Biczachczjan w akcji. Piątkowy trening legionistów w Olivie [ZDJĘCIA]
Pierwszy raz podczas trwającego już dziewiąty dzień obozu zdarzyło nam się trenować podczas intensywnej ulewy.
Autor: Bartosz Zasławski
Fot. Mateusz Kostrzewa
- Udostępnij
Autor: Bartosz Zasławski
Fot. Mateusz Kostrzewa
Pierwszy raz podczas trwającego już dziewiąty dzień obozu zdarzyło nam się trenować podczas intensywnej ulewy. Pierwszy raz na trening z zespłem wyszedł również Wahan Biczachczjan, który wczoraj podpisał z klubem trzyletni kontrakt.
Już w czwartek bardzo dobrze mówiący po polsku Ormianin poznał się z zawodnikami, a dziś na odprawie przedmeczowej obchodzący 35. urodziny trener Goncalo Feio bardziej oficjalnie przedstawił go drużynie. „Czuj się bracie jak u siebie” - tak powitał Wahana Artur Jędrzejczyk. Potem przyszedł czas zmierzyć się na boisku, bo trening to nie gierka, tylko rywalizacja.
Start na siłowni pod okiem trenerów przygotowania fizycznego. Widząc co dzieje się za oknem, chcieliśmy być gotowi na to co zastaniemy - deszcz, wiatr, śliskie, miękkie podłoże. Musieliśmy prewencyjnie rozgrzać mięśnie i stawy, wewnątrz spędziliśmy trochę więcej czasu niż zwykle biorąc poprawkę też na spadek temperatury.
Murawa - okazało się - mimo opadów była w świetnym stanie.

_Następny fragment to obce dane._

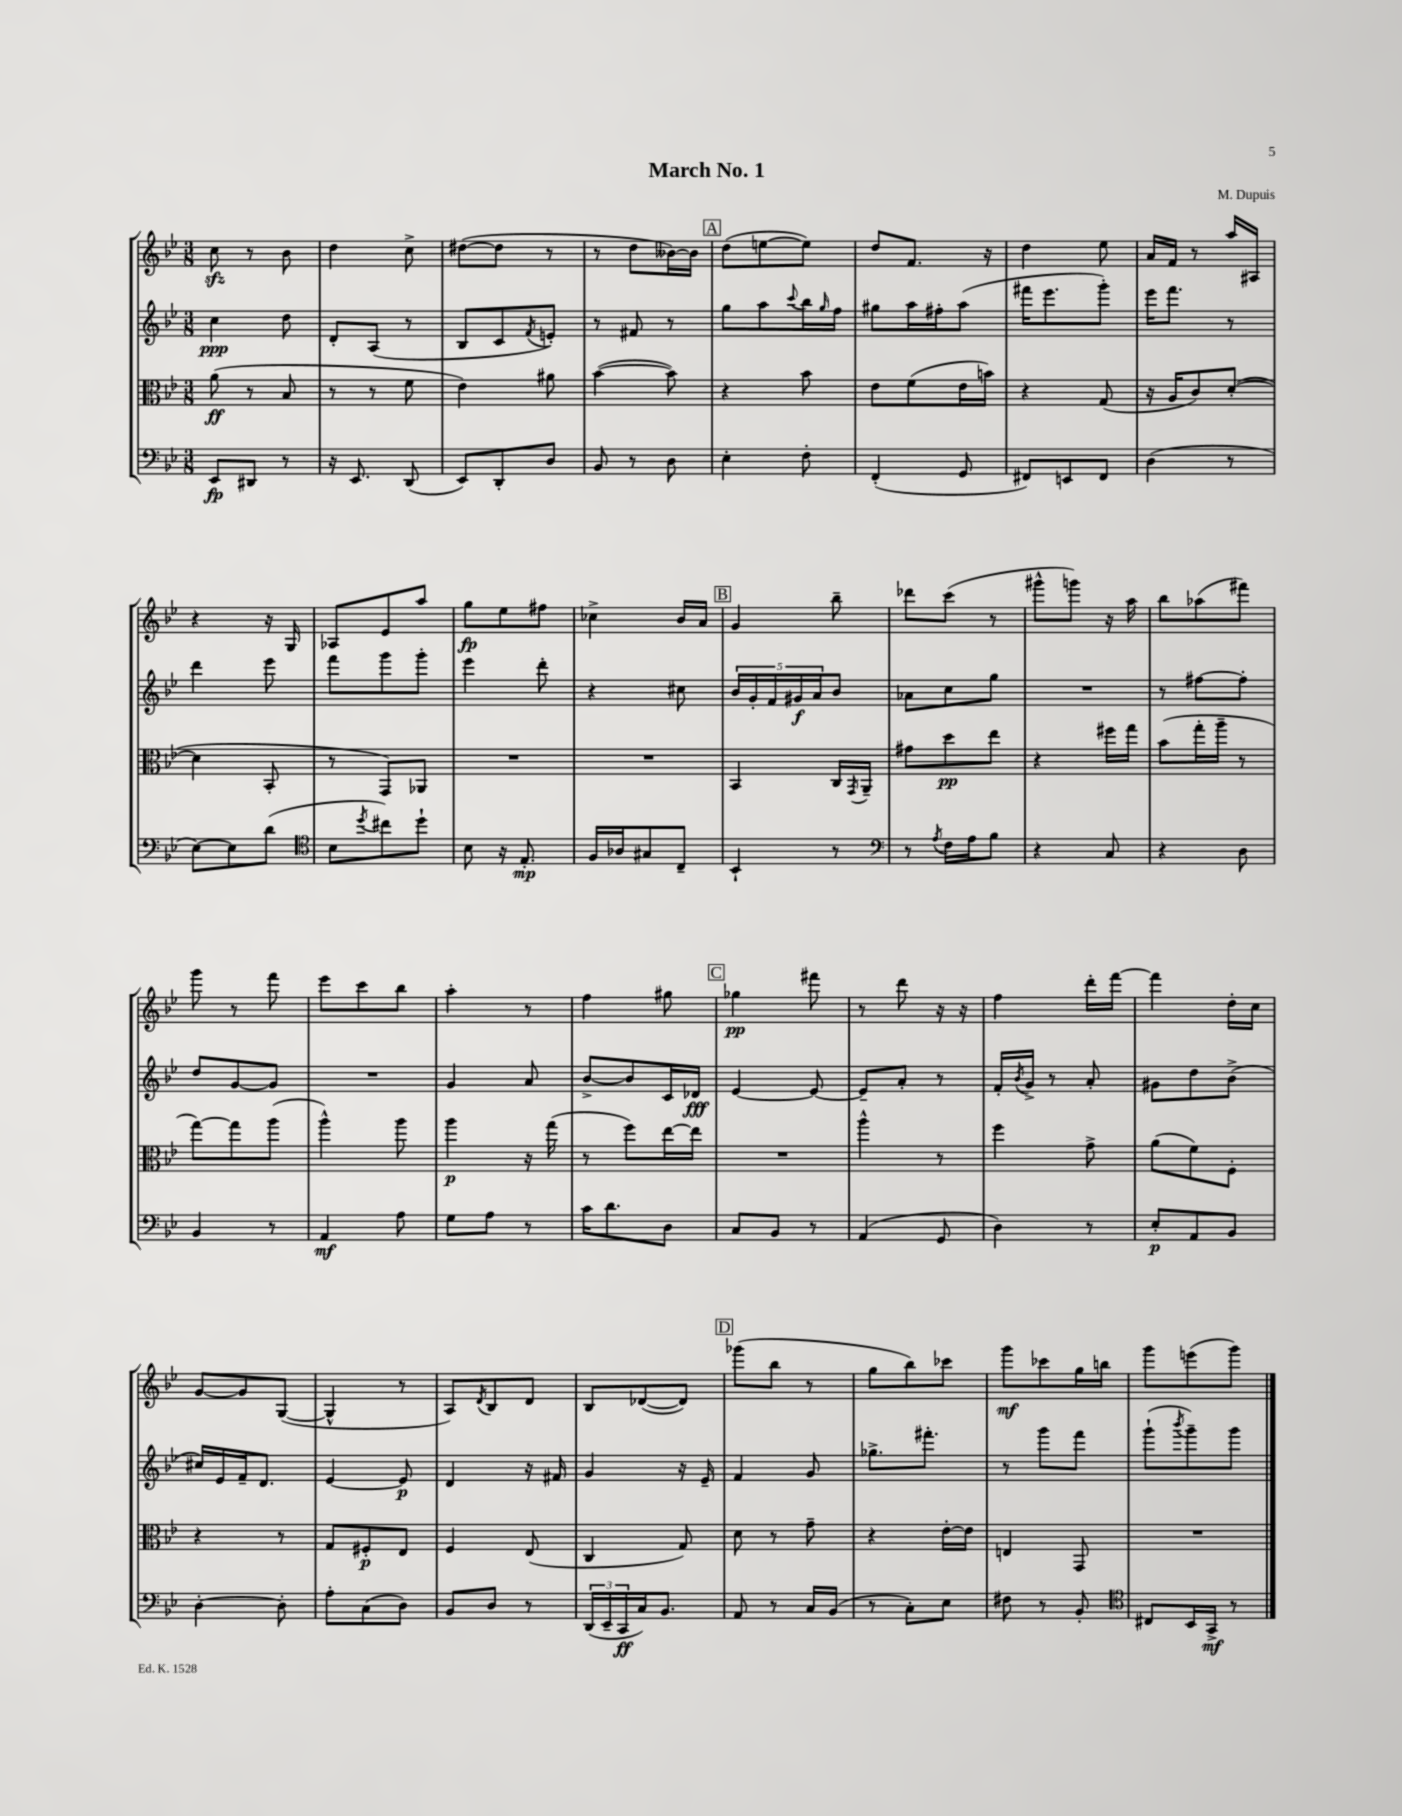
\header { title = "March No. 1" composer = "M. Dupuis" }
<<
\new StaffGroup <<
\new Staff = "s0" {
    \clef treble \key bes \major \numericTimeSignature \time 3/8
    c''8\sfz r8 bes'8 |
    d''4 c''8-> |
    dis''8~( dis''8 r8 |
    r8 d''8 beses'16~) beses'16 |
    \mark \markup { \box "A" } d''8( e''8~ e''8) |
    d''8 f'8. r16 |
    d''4 ees''8 |
    a'16 f'16 r8 a''16 ais16 |
    r4 r16 g16 |
    aes8 ees'8 a''8 |
    g''8\fp ees''8 fis''8 |
    ces''4-> bes'16 a'16 |
    \mark \markup { \box "B" } g'4 bes''8-- |
    des'''8 c'''8( r8 |
    gis'''8-^ g'''8) r16 a''16 |
    bes''8 aes''8( fis'''8) |
    g'''8 r8 f'''8 |
    ees'''8 c'''8 bes''8 |
    a''4-. r8 |
    f''4 gis''8 |
    \mark \markup { \box "C" } ges''4\pp fis'''8 |
    r8 d'''8 r16 r16 |
    f''4 d'''16-. f'''16~ |
    f'''4 d''16-. c''16 |
    g'8~ g'8 g8~( |
    g4-^ r8 |
    a8) \acciaccatura { d'8 } bes8 d'8 |
    bes8 des'8~( des'8) |
    \mark \markup { \box "D" } ges'''8( bes''8 r8 |
    g''8 bes''8) ces'''8 |
    g'''8\mf ces'''8 g''16 b''16 |
    g'''8 e'''8( g'''8) \bar "|." |
}
\new Staff = "s1" {
    \clef treble \key bes \major \numericTimeSignature \time 3/8
    c''4\ppp d''8 |
    d'8-. a8( r8 |
    bes8 c'8 \acciaccatura { f'8 } e'8-.) |
    r8 fis'8 r8 |
    \mark \markup { \box "A" } g''8 a''8 \appoggiatura { c'''8 } bes''16 \grace { g''16 } f''16 |
    gis''8 a''16 fis''16-. a''8( |
    fis'''16 ees'''8. g'''8-.) |
    ees'''16 f'''8. r8 |
    d'''4 ees'''8 |
    f'''8 g'''8 g'''8-. |
    ees'''4 d'''8-. |
    r4 cis''8 |
    \mark \markup { \box "B" } \tuplet 5/4 { bes'16 g'16-. f'16 gis'16\f a'16 } bes'8 |
    aes'8 c''8 g''8 |
    R4. |
    r8 fis''8~ fis''8-. |
    d''8 g'8~ g'8 |
    R4. |
    g'4 a'8 |
    bes'8~-> bes'8 c'16 des'16\fff |
    \mark \markup { \box "C" } ees'4~ ees'8~ |
    ees'8-- a'8-. r8 |
    f'16-. \acciaccatura { bes'8 } g'16-> r8 a'8-. |
    gis'8 d''8 bes'8->( |
    cis''16) ees'16 f'16-- d'8. |
    ees'4~ ees'8\p |
    d'4 r16 fis'16 |
    g'4 r16 ees'16-- |
    \mark \markup { \box "D" } f'4 g'8 |
    ges''8.-> fis'''8.-. |
    r8 g'''8 f'''8 |
    g'''8-!( \acciaccatura { bes'''8 } g'''8--) g'''8 \bar "|." |
}
\new Staff = "s2" {
    \clef alto \key bes \major \numericTimeSignature \time 3/8
    a'8\ff( r8 bes8 |
    r8 r8 f'8 |
    ees'4) ais'8 |
    bes'4~( bes'8) |
    \mark \markup { \box "A" } r4 bes'8 |
    ees'8 f'8( ees'16 b'16) |
    r4 g8( |
    r16 a16 c'8) d'8~-.( |
    d'4 bes,8-. |
    r8 g,8) aes,8 |
    R4. |
    R4. |
    \mark \markup { \box "B" } bes,4 c16 \acciaccatura { g,8 } a,16-- |
    gis'8 d''8\pp ees''8 |
    r4 fis''16 g''16 |
    bes'8( g''16-. a''16-- r8 |
    g''8~) g''8 a''8( |
    a''4-^) a''8 |
    a''4\p r16 g''16( |
    r8 f''8) ees''16~ ees''16 |
    \mark \markup { \box "C" } R4. |
    a''4-^ r8 |
    f''4 g'8-> |
    a'8( f'8) f8-. |
    r4 r8 |
    g8 fis8-.\p ees8 |
    f4 ees8( |
    c4 g8) |
    \mark \markup { \box "D" } d'8 r8 g'8-- |
    r4 ees'16~-. ees'16 |
    e4 g,8 |
    R4. \bar "|." |
}
\new Staff = "s3" {
    \clef bass \key bes \major \numericTimeSignature \time 3/8
    ees,8\fp dis,8 r8 |
    r16 ees,8. d,8( |
    ees,8) d,8-. d8 |
    bes,8 r8 d8 |
    \mark \markup { \box "A" } ees4-. f8-. |
    f,4-.( g,8 |
    fis,8) e,8 fis,8 |
    d4( r8 |
    ees8~) ees8 d'8( |
    \clef tenor bes8 \acciaccatura { d''8 } cis''8) d''8-! |
    bes8 r16 ees8.-.\mp |
    f16 aes16 gis8 c8-- |
    \mark \markup { \box "B" } bes,4-! r8 |
    \clef bass r8 \acciaccatura { a8 } f16 a16 bes8 |
    r4 c8 |
    r4 d8 |
    bes,4 r8 |
    a,4\mf a8 |
    g8 a8 r8 |
    c'16 d'8. d8 |
    \mark \markup { \box "C" } c8 bes,8 r8 |
    a,4( g,8 |
    d4) r8 |
    ees8-.\p a,8 bes,8 |
    d4~-. d8-. |
    a8-. c8( d8) |
    bes,8 d8 r8 |
    \tuplet 3/2 { d,16( ees,16-- c,16\ff } c16) bes,8. |
    \mark \markup { \box "D" } a,8 r8 c16 bes,16( |
    r8 c8-.) ees8 |
    fis8 r8 bes,8-. |
    \clef tenor cis8 bes,16 g,16->\mf r8 \bar "|." |
}
>>
>>
\layout { \context { \Score \remove "Bar_number_engraver" } }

Po wyjściu zaczęliśmy od ronda w trzech grupach - ta część rozgrzewki chyba nigdy nam się znudzi. Dynamika, passy, zabawa z piłką, dużo złośliwości - dostać „kanał” to przecież wstyd i ile można czekać na odzyskanie piłki.
Potem ćwiczyliśmy ustawienie formacji w kilku scenariuszach meczowych, bo nie wiemy, co kiedy może nas spotkać, ale wiemy, że trzeba być gotowym na niespodzianki. Po około 45 minutach zawodnicy z pola zeszli, ale na placu zostali bramkarze z trenerami Dowhaniem i Malarzem. Na popołudnie zespół ma zaplanowany bardzo szczegółowy program regeneracyjny, za który odpowiada część motoryczno-medyczna sztabu. Mamy na miejscu obecnie siedmiu fizjoterapeutów, którzy pracują z zawodnikami z wykorzystaniem kilkunastu urządzeń, mamy do dyspozycji stanowisko z zimną kąpielą, basen, komorę hiperbaryczną - wszystko co trzeba, żeby przygotować organizm zawodnika.
Na ostatniej prostej zgrupowania mamy jeszcze dwa przystanki. W sobotę o godz. 15:30 zmierzymy się z Piastem Gliwice, a w niedzielę o 11:30 ze Stalą Mielec. Tego samego dnia wieczorem wylądujemy już w Warszawie.